-- Task inputs follows --

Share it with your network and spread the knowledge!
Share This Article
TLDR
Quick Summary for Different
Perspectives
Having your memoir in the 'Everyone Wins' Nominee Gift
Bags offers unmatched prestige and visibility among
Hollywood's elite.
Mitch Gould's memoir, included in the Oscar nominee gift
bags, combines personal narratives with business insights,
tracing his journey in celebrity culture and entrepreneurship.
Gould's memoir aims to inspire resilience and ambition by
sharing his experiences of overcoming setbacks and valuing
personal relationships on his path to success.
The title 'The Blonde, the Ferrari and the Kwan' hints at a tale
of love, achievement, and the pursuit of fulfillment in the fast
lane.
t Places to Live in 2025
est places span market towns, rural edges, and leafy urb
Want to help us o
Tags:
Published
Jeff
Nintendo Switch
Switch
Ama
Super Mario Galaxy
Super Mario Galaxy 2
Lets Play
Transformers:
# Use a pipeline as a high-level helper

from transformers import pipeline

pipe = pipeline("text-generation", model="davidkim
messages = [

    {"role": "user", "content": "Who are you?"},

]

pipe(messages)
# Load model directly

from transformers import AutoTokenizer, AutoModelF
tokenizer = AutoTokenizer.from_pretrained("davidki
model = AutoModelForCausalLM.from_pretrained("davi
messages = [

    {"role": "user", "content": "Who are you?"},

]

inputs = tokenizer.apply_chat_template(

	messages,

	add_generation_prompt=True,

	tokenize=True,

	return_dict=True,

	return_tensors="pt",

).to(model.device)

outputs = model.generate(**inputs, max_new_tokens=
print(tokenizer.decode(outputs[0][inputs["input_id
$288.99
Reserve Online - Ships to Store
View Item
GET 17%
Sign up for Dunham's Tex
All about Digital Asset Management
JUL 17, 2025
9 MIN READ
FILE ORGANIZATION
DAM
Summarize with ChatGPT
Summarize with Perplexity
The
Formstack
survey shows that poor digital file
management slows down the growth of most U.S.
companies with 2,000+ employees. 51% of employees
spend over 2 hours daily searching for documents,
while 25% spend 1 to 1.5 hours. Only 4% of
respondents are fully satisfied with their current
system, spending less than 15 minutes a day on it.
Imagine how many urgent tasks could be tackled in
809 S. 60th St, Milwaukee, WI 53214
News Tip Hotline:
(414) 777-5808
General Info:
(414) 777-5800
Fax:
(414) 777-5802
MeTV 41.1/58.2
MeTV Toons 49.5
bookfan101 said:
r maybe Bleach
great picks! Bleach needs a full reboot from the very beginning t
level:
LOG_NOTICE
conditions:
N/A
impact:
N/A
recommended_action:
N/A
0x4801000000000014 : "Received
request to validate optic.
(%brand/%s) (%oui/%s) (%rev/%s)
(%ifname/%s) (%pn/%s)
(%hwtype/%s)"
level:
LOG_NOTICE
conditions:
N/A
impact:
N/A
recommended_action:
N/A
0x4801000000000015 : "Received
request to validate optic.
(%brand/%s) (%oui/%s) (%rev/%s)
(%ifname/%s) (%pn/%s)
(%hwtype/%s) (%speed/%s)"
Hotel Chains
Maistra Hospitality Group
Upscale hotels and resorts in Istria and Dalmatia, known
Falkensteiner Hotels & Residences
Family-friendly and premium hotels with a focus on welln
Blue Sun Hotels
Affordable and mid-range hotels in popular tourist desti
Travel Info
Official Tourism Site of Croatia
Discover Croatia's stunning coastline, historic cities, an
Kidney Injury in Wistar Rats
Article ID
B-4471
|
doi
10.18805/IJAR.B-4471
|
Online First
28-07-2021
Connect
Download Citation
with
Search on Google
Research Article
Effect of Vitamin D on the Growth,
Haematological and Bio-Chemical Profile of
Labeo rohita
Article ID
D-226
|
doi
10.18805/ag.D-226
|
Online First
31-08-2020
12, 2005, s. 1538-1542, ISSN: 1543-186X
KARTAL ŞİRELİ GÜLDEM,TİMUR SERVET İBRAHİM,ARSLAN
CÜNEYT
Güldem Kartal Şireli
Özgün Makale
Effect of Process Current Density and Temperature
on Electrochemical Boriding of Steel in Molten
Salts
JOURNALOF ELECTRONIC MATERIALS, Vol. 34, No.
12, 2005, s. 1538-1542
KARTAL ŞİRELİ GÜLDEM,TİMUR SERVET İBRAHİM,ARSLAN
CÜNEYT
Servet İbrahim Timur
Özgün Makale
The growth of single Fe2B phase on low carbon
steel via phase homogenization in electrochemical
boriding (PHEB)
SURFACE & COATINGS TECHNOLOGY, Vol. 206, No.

-- Task inputs concluded --

Would you filter the records and copy each line that contains the word "your"?

Share it with your network and spread the knowledge!
Having your memoir in the 'Everyone Wins' Nominee Gift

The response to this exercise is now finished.